I’ve thought a lot about this and I’ve written a lot about this and I think that it’s important for a free society that ordinary citizens be allowed to own guns. I’m not really opposed to licensing guns, or to reasonable restrictions on what kinds of guns people can legally own, but in principle I believe we have a right to bear arms.
And I honestly believe we have to pay for that. I understand there will be some collateral damage, that we cannot make the world safe.
But I’ll tell you something else. A lot of you — a lot of us — have a problem with guns. A lot of us are more than a little sick. I know this because every time I write about the subject I get a flood of letters, a frightening percentage of which are nutty and obscene and just plain stupid. I’ve been to gun shows, I’ve read the gun porn magazines and I know that there are people out there who are obsessed with their guns, who have an erotic fascination with handguns, who respond to their greasy ratcheting and ultimate potentialities.

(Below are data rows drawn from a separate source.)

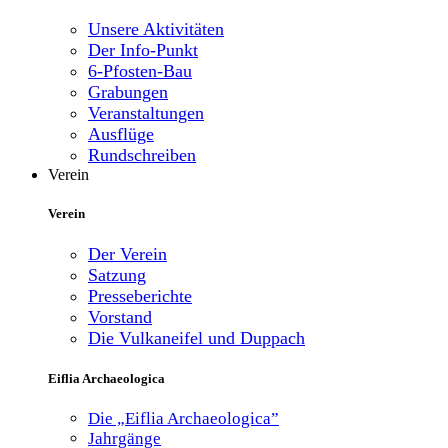
Unsere Aktivitäten
Der Info-Punkt
6-Pfosten-Bau
Grabungen
Veranstaltungen
Ausflüge
Rundschreiben
Verein
Verein
Der Verein
Satzung
Presseberichte
Vorstand
Die Vulkaneifel und Duppach
Eiflia Archaeologica
Die „Eiflia Archaeologica”
Jahrgänge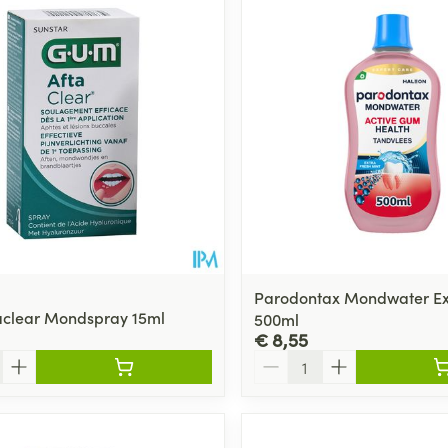
Parodontax Mondwater Ex
clear Mondspray 15ml
500ml
€ 8,55
Aantal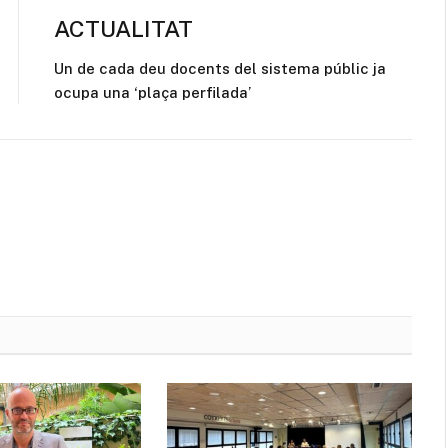
ACTUALITAT
Un de cada deu docents del sistema públic ja
ocupa una ‘plaça perfilada’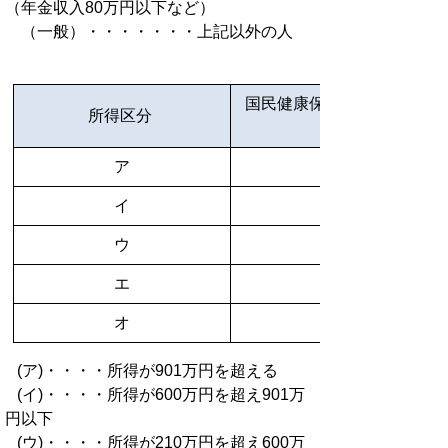
（年金収入80万円以下など）
（一般）・・・・・・・上記以外の人
国民健康保険・被用者保険で
所得区分
ア
イ
ウ
エ
オ
(ア)・・・・所得が901万円を超える
(イ)・・・・所得が600万円を超え901万
円以下
(ウ)・・・・所得が210万円を超え600万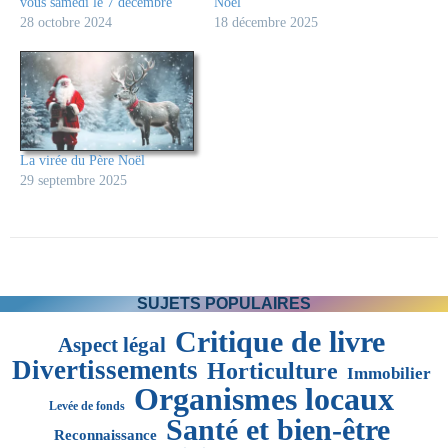
vous samedi le 7 décembre
Noël
28 octobre 2024
18 décembre 2025
La virée du Père Noël
29 septembre 2025
SUJETS POPULAIRES
Critique de livre
Aspect légal
Divertissements
Horticulture
Immobilier
Organismes locaux
Levée de fonds
Santé et bien-être
Reconnaissance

There’s something cool about holding something that could forever change the arc of history in your very own hand— you shoot the right person and you could start or prevent a war, you can obliterate your enemy. You can show them all.
Like James Holmes did.
I know there are plenty of good people who own guns, who hunt or maybe just feel a little safer with a chief’s special tucked under their pillow. I understand that; though I might not agree it makes them safer, if it is what they want to do then it’s all right with me. I won’t get into a statistics-spouting argument with them.
But you others, you come on.
Go ahead, you law-abiding patriots, write your letters. Have your catharsis, do your worst. You know who you are, you sick death-loving gorehounds. You with the literature and the martial lust and the “Kill ’em all, let God sort ’em out” mentality. Come on, I’m sick of your fringe loony goof talk carrying the day, of reasonable decent people being shouted down and run off by your tough words and your supposed political clout. I’m tired of kids and cops and good people dying because you think you’ve got a right to a cheap Uzi knock-off. You goons have got to lose this one.
Hey, you in the camos with the tattoos who never spent a day in the service of your country, you explain to the ones left behind, the mothers and the fathers and the survivors feeling guilty because they felt lucky when they realized that they were going to live and not be cut apart and drained out by the bullets that, after all, as we all know, don’t kill people, that what happened had nothing to do with the climate you guys have helped to create, that the creepy stuff with which you furnish your fantasies has nothing to do with the corpses of moviegoers.
You tell them it is the permissive people who created a country where things like this happen, you tell them that Ted Kennedy’s car has killed more people than your gun, you tell them that you’re their last best hope when the black-clad storm troopers come kicking down the door.
You tell them that guns had nothing to do with what happened in Aurora, you look those mothers and fathers in the eye and you tell them that.
You tell them that this is just an aberration, just a tragedy, nothing that could be helped. Just tell them that.